TASK DESCRIPTION
From the treatment approach text, set down word for word the passage that opens with "That is why" and closes with "looks at first.".

##### PAGE TEXT

In Practice
What this means for how I treat
Treatment starts with diagnosis. That sounds obvious, but it is often the part aesthetic patients have not experienced elsewhere.
A patient may arrive asking for more volume, less movement, or tighter skin. Sometimes that is exactly what is needed. Sometimes it is not.
The aim is to understand what has changed first. Is this really a skin issue, or a support issue? Is the face looking tired because of tissue quality, volume loss, clenching, or sleep? Does the request reflect the real problem, or only the visible symptom?
That is why the consultation is not hurried. Each idea needs room. The skin, the structure, previous treatments, general health, and the likely trade-offs all have to be thought through properly.
Some patients need repair before correction. Others need less done, not more. Often the best result comes from knowing when to pause and improve the canvas rather than pushing ahead with the quickest visible change.
This is also where my background as a dental surgeon matters. Occlusion, grinding, clenching, airway issues, and mouth breathing all influence the face over time. If those patterns are missed, treatment can remain superficial no matter how polished it looks at first.
It is also where my experience across different cultural settings matters. A face should not be made to fit a fashionable ideal that ignores identity. The clinical eye has to be informed enough to recognise what harmony looks like on that individual face.
Julaine is a good example of how this approach shows up in practice. I was among the first internationally to use it, to teach it to doctors, and to apply it in acne scarring with notable results. That matters less as a product claim than as an example of how closely I follow developing treatments and how carefully I apply them.
The result is a practice that usually feels calmer. There is less sales language, less urgency, and more explanation. Patients understand why something is being recommended, what it is likely to improve, and where restraint is the better decision.

##########
##### INPUT DATA

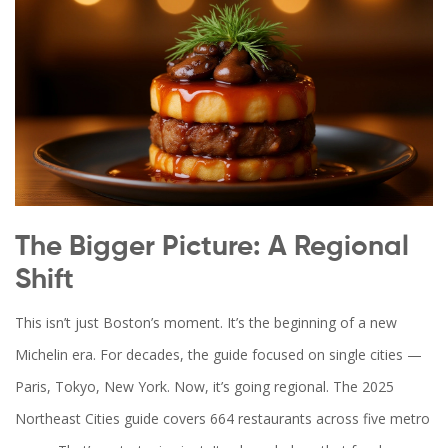
The Bigger Picture: A Regional
Shift
This isn’t just Boston’s moment. It’s the beginning of a new
Michelin era. For decades, the guide focused on single cities —
Paris, Tokyo, New York. Now, it’s going regional. The 2025
Northeast Cities guide covers 664 restaurants across five metro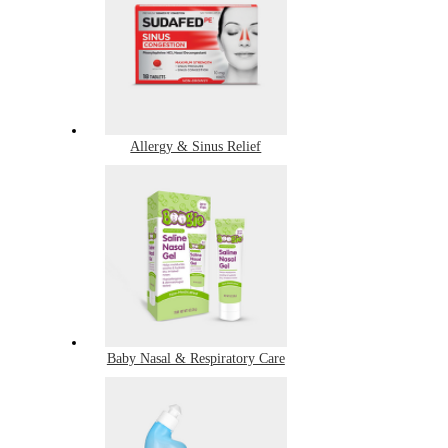
Allergy & Sinus Relief
Baby Nasal & Respiratory Care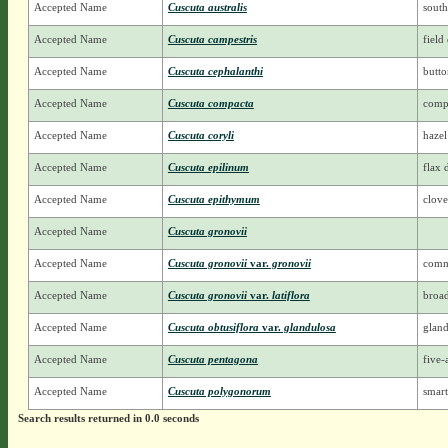
Accepted Name
Cuscuta australis
sout
Accepted Name
Cuscuta campestris
field
Accepted Name
Cuscuta cephalanthi
butt
Accepted Name
Cuscuta compacta
comp
Accepted Name
Cuscuta coryli
hazel
Accepted Name
Cuscuta epilinum
flax 
Accepted Name
Cuscuta epithymum
clove
Accepted Name
Cuscuta gronovii
Accepted Name
Cuscuta gronovii
var.
gronovii
comm
Accepted Name
Cuscuta gronovii
var.
latiflora
broa
Accepted Name
Cuscuta obtusiflora
var.
glandulosa
gland
Accepted Name
Cuscuta pentagona
five-
Accepted Name
Cuscuta polygonorum
smar
Search results returned in 0.0 seconds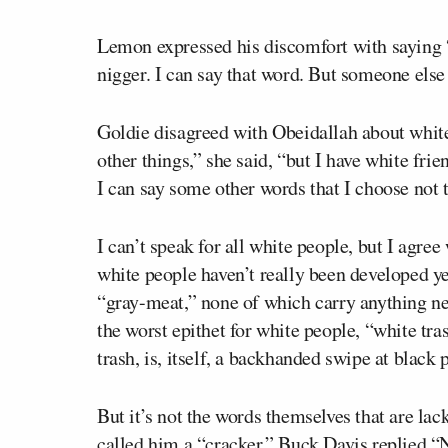
Lemon expressed his discomfort with saying “t
nigger. I can say that word. But someone else s
Goldie disagreed with Obeidallah about white 
other things,” she said, “but I have white fri
I can say some other words that I choose not 
I can’t speak for all white people, but I agree
white people haven’t really been developed ye
“gray-meat,” none of which carry anything nea
the worst epithet for white people, “white tras
trash, is, itself, a backhanded swipe at black 
But it’s not the words themselves that are la
called him a “cracker,” Buck Davis replied “N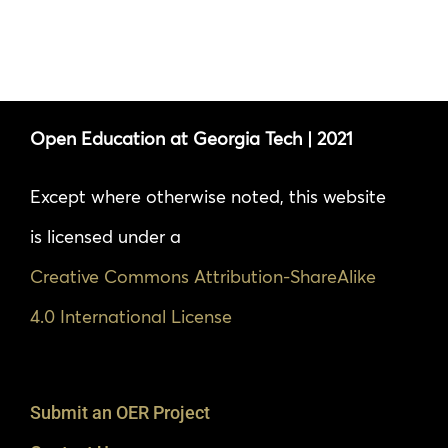
Open Education at Georgia Tech | 2021
Except where otherwise noted, this website
is licensed under a
Creative Commons Attribution-ShareAlike
4.0 International License
Submit an OER Project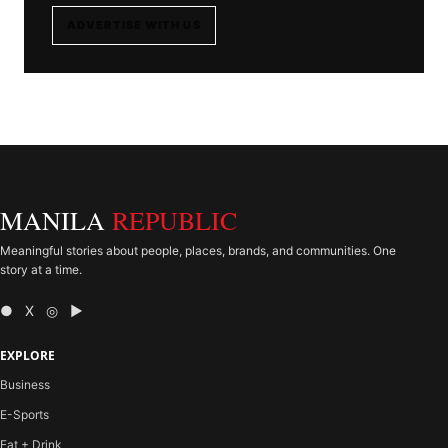
ADVERTISE WITH US
MANILA
REPUBLIC
Meaningful stories about people, places, brands, and communities. One
story at a time.
● X ◎ ▶
EXPLORE
Business
E-Sports
Eat + Drink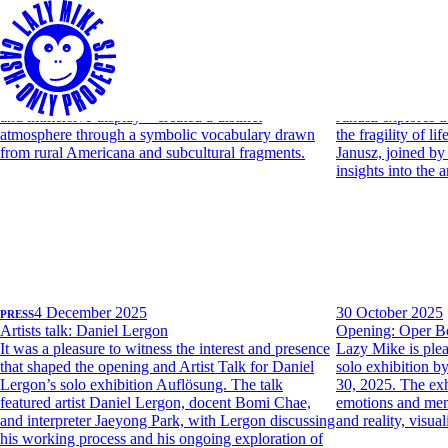
PRESS
27 April 2026
PRESS
11 April 20
Art Brussels: Lazy Mike booth on OBSERVER
Artists talk: Marc
Lazy Mike is pleased to share its inclusion in
Lazy Mike presen
Observer’s Art Brussels report. The article highlights
first solo exhibit
the gallery’s solo booth by Willie Stewart, noting
Janusz, opening 
how his recent works—situated between painting
through materials 
and immersive display—created a distinct
Janusz explores t
atmosphere through a symbolic vocabulary drawn
the fragility of l
from rural Americana and subcultural fragments.
Janusz, joined by
insights into the a
PRESS
4 December 2025
30 October 2025
Artists talk: Daniel Lergon
Opening: Oper B
It was a pleasure to witness the interest and presence
Lazy Mike is plea
that shaped the opening and Artist Talk for Daniel
solo exhibition 
Lergon’s solo exhibition Auflösung. The talk
30, 2025. The exh
featured artist Daniel Lergon, docent Bomi Chae,
emotions and mem
and interpreter Jaeyong Park, with Lergon discussing
and reality, visua
his working process and his ongoing exploration of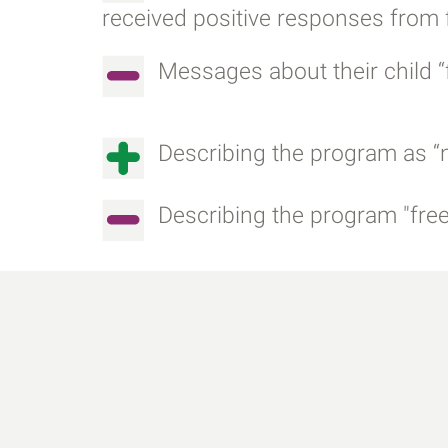
received positive responses from 
Messages about their child “fa
Describing the program as “n
Describing the program "free"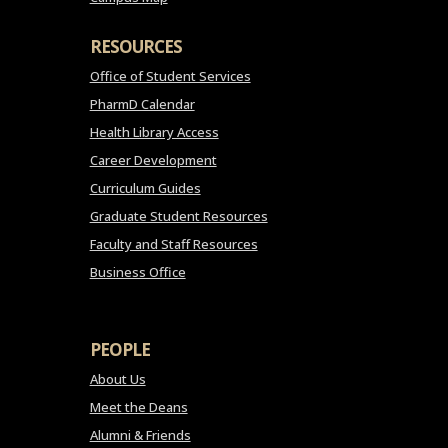
RESOURCES
Office of Student Services
PharmD Calendar
Health Library Access
Career Development
Curriculum Guides
Graduate Student Resources
Faculty and Staff Resources
Business Office
PEOPLE
About Us
Meet the Deans
Alumni & Friends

##########

RESPONSE TO THIS EXERCISE
That is why the consultation is not hurried. Each idea needs room. The skin, the structure, previous treatments, general health, and the likely trade-offs all have to be thought through properly.
Some patients need repair before correction. Others need less done, not more. Often the best result comes from knowing when to pause and improve the canvas rather than pushing ahead with the quickest visible change.
This is also where my background as a dental surgeon matters. Occlusion, grinding, clenching, airway issues, and mouth breathing all influence the face over time. If those patterns are missed, treatment can remain superficial no matter how polished it looks at first.